Write out every line of text in the records below word for word, and leave the pictures out of your answer.

------ Listed entries ------

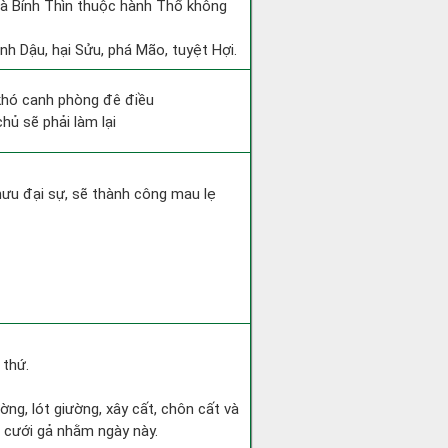
và Bính Thìn thuộc hành Thổ không
nh Dậu, hại Sửu, phá Mão, tuyệt Hợi.
 khó canh phòng đê điều
hủ sẽ phải làm lại
mưu đại sự, sẽ thành công mau lẹ
 thứ.
ờng, lót giường, xây cất, chôn cất và
h cưới gả nhằm ngày này.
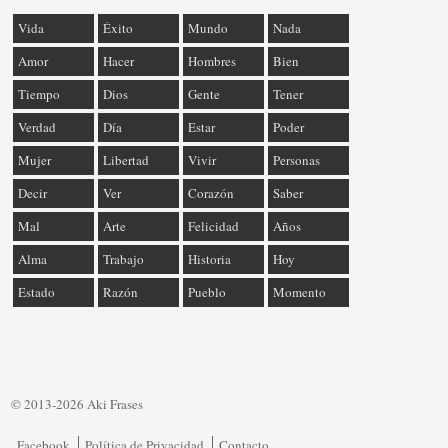
Vida
Éxito
Mundo
Nada
Amor
Hacer
Hombres
Bien
Tiempo
Dios
Gente
Tener
Verdad
Día
Estar
Poder
Mujer
Libertad
Vivir
Personas
Decir
Ver
Corazón
Saber
Mal
Arte
Felicidad
Años
Alma
Trabajo
Historia
Hoy
Estado
Razón
Pueblo
Momento
© 2013-2026 Aki Frases
Facebook
Política de Privacidad
Contacto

------

__The completed task__.
và Bính Thìn thuộc hành Thổ không
nh Dậu, hại Sửu, phá Mão, tuyệt Hợi.
 khó canh phòng đê điều
hủ sẽ phải làm lại
mưu đại sự, sẽ thành công mau lẹ
 thứ.
ờng, lót giường, xây cất, chôn cất và
h cưới gả nhằm ngày này.
Vida
Éxito
Mundo
Nada
Amor
Hacer
Hombres
Bien
Tiempo
Dios
Gente
Tener
Verdad
Día
Estar
Poder
Mujer
Libertad
Vivir
Personas
Decir
Ver
Corazón
Saber
Mal
Arte
Felicidad
Años
Alma
Trabajo
Historia
Hoy
Estado
Razón
Pueblo
Momento
© 2013-2026 Aki Frases
Facebook
Política de Privacidad
Contacto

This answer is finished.